It’s a boy in a dress, he’s making a mess, we gave it a test, were the public impressed?

John Lewis Insurance ads tend to keep out of the headlines – but their latest has sparked a flurry of controversy, and even a statement by the company explaining the ad. If you haven’t seen “Let Life Happen” it features a kid (apparently named Reggie) channeling his inner Rock Diva with the help of his Mum’s dress, his sister’s paints and the track “Edge Of Seventeen” by Stevie Nicks.

The famously free-spirited Nicks would approve – and in fact has approved, on Twitter – of Reggie’s interpretative dance, which wreaks glittery destruction on his very tastefully decorated home. No sooner had the ad launched than the social media takes were flying, culminating in one UK paper calling the commercial “everything that is wrong with modern Britain”.

That’s not something our Test Your Ad scores measure, but what we can see is that “Let Life Happen” is a strongly polarising ad. It landed a 1.6-Star score (Low long-term effectiveness) but an Exceptional Spike score (high short-term impact) – so if its job was to get John Lewis quick attention, it’s worked. But there’s a price to pay in emotional response, with higher than usual levels of Disgust and Contempt for an ad.

We can also see why people were divided about the ad. The commentary online focused on two main areas. First, the kid is astonishingly, wantonly destructive to a level which (people felt) crossed a line between self-expression and plain bad behaviour. Second, he’s wearing a dress and make-up, leading some people to suspect John Lewis is ‘pushing’ an LGBTQ+ agenda.

Twitter takes are not always representative of real life. In the comments in our tests there was only one mention of the dress or make-up, and nobody mentioned LGBT issues or even the dreaded word “woke”. Ordinary viewers are fine with gender non-conformity. What they really cannot tolerate is mess. “Irresponsible”, “Silly”, “Bad behaviour”, “Destructive”… these words and associations kept coming up in the comments and account for why the ad racked up negative responses and performed badly on Star Rating. The positive responses were also consistent – the ad was funny, messy and had a terrific soundtrack.
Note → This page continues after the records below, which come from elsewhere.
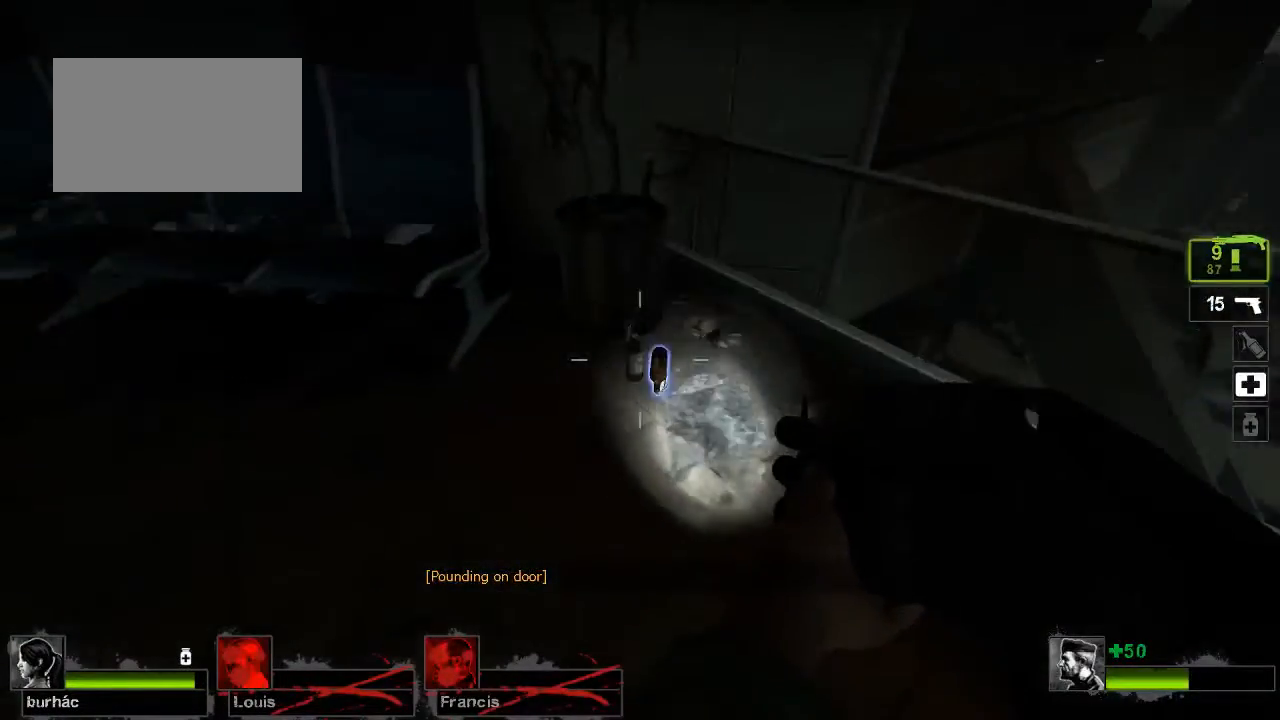
{"keys": [], "mouse": [], "events": [[33, "w", "up"]]}
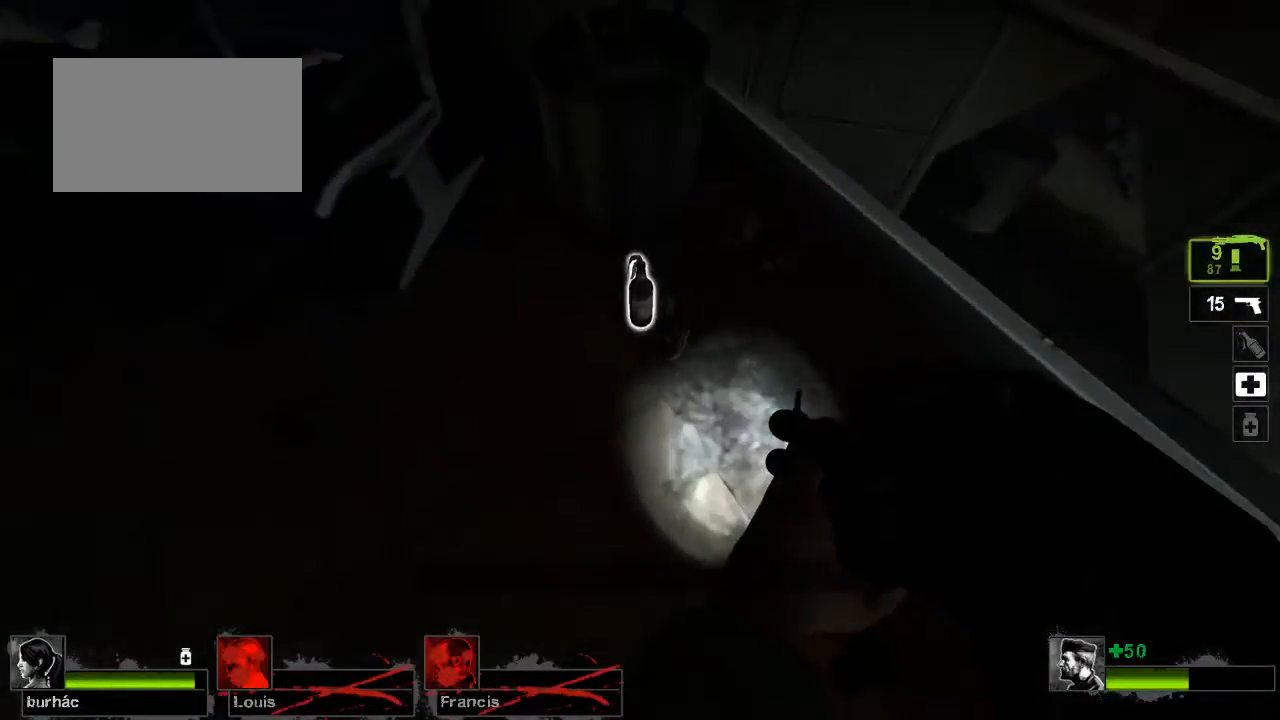
{"keys": ["d", "w"], "mouse": [], "events": [[33, "s", "down"], [100, "e", "down"], [133, "e", "up"], [267, "d", "down"], [367, "s", "up"], [467, "w", "down"]]}
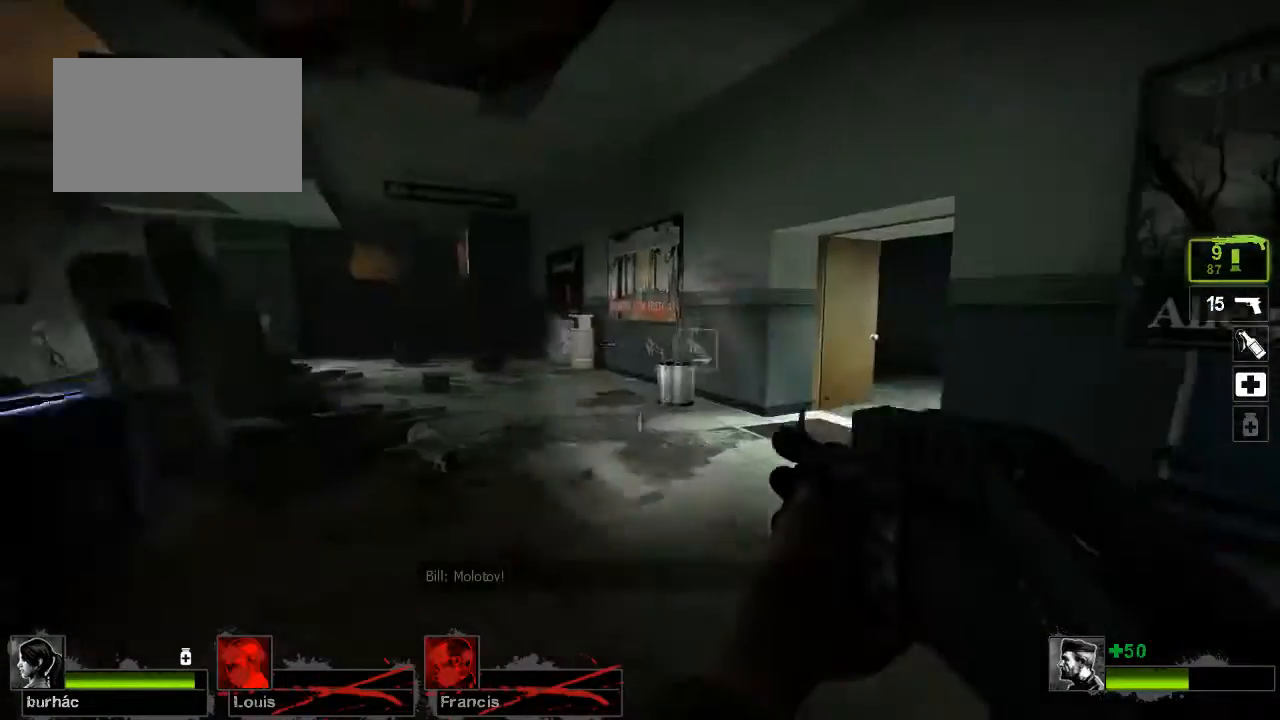
{"keys": ["a", "w"], "mouse": [], "events": [[100, "d", "up"], [333, "a", "down"]]}
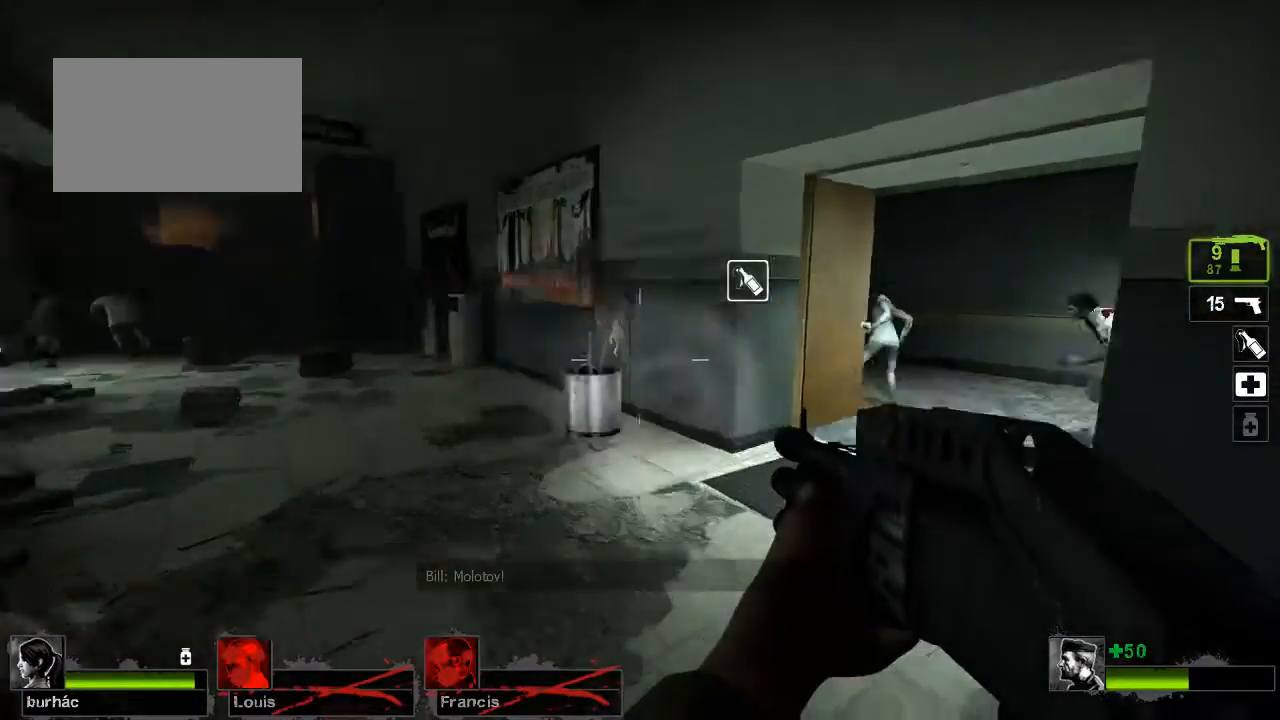
{"keys": ["a", "w"], "mouse": [], "events": [[167, "mouse_left", "down"], [167, "w", "up"], [267, "mouse_left", "up"], [433, "w", "down"]]}
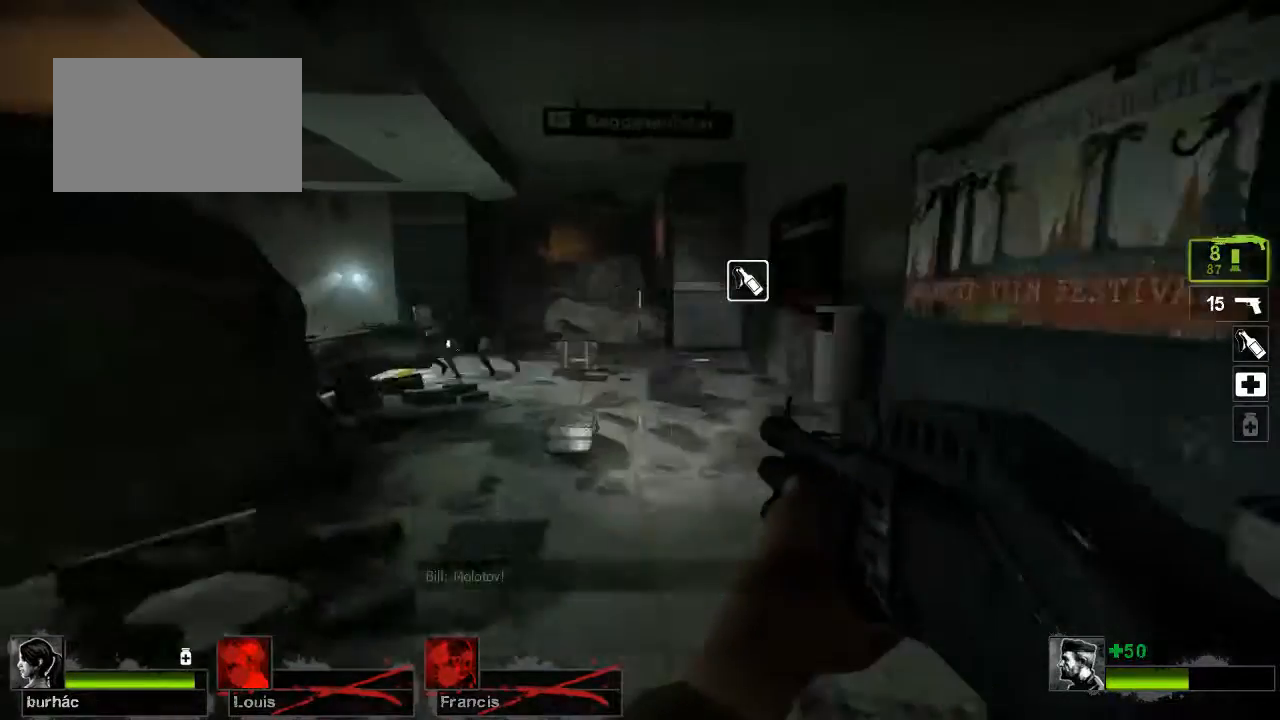
{"keys": ["w"], "mouse": [], "events": [[33, "a", "up"]]}
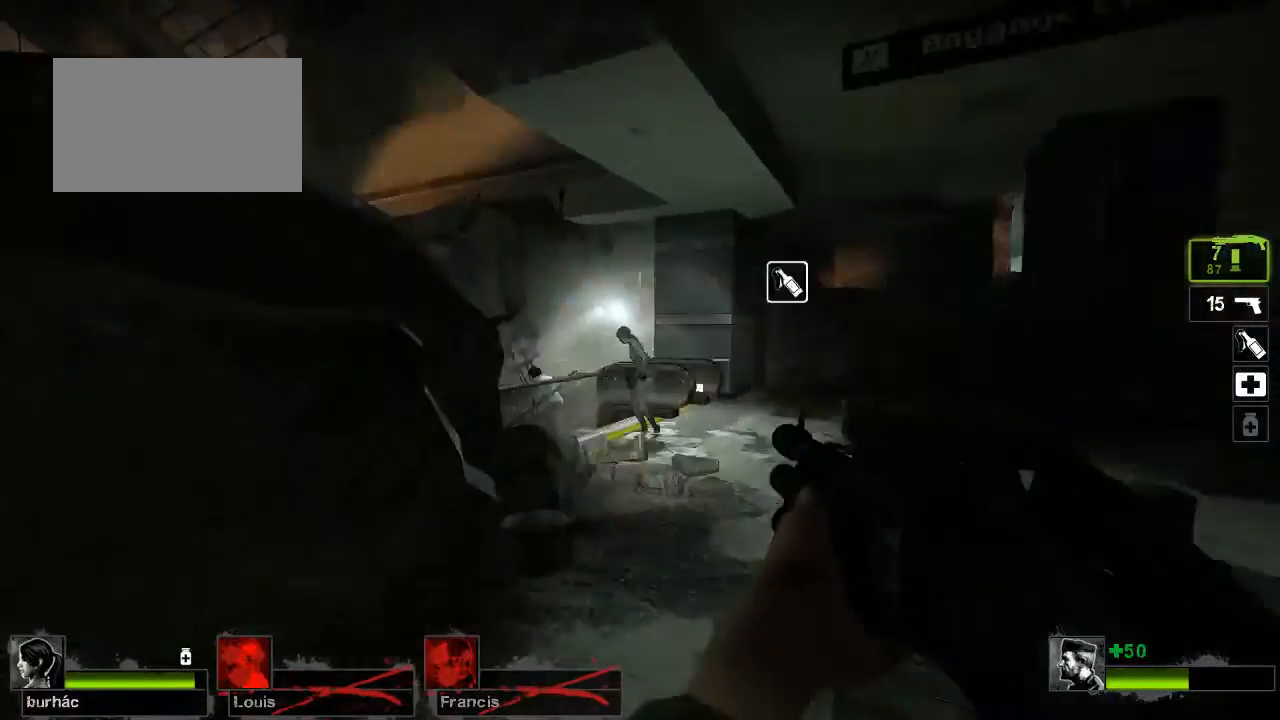
{"keys": ["w"], "mouse": [], "events": [[67, "mouse_left", "down"], [100, "d", "down"], [133, "mouse_left", "up"], [200, "d", "up"]]}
There’s a long tradition of insurance ads showing the worst case scenarios they want people to insure against. There’s a reason, for instance, that AllState’s long-running fluent device character is called “Mayhem”. So what went wrong with John Lewis here? Two things. First, having the destruction happen inside the house, caused by a child, touches a lot of British nerves about tidiness, property and parenting. As a nation we apparently love to disapprove of one another’s activities in those areas, and John Lewis is handing us a golden opportunity.

Second, though, is the addition of other family members. The negative emotion starts to rise when the boy’s sister and mother appear – in particular when the sister gets her paints hijacked. This undermines the whole “free expression” vibe of the ad, being an unwelcome reminder that Reggie’s actions are going to disrupt the rest of his family’s day. It makes him look adversarial and shifts the ad out of the realm of fantasy and into the realm of family. If the commercial had been a solo turn by Reggie, it might not have been so polarising.

But then, polarising is most likely what “Let Life Happen” was aiming for. In his new book, Look Out, Orlando Wood charts the rise of shock-tactic advertising, ads which want to be noticed and talked about rather than entertain or deepen people’s liking for a brand. He compares those ads to the fiercely polarised audience reaction to Stravinsky’s Rite Of Spring, when the wild music, costumes and dancing caused a near-riot on the ballet’s opening night.

Shock-tactic ads achieve their aim, but don’t necessarily do much for their brand (and, says Wood, risk widening, not closing, divides in society as a whole).. It’s hard not to look at Reggie’s chaotic, joyfully destructive dancing and think this is what we’re seeing. If the world of home insurance ads has a Rite Of Spring, this might well be it.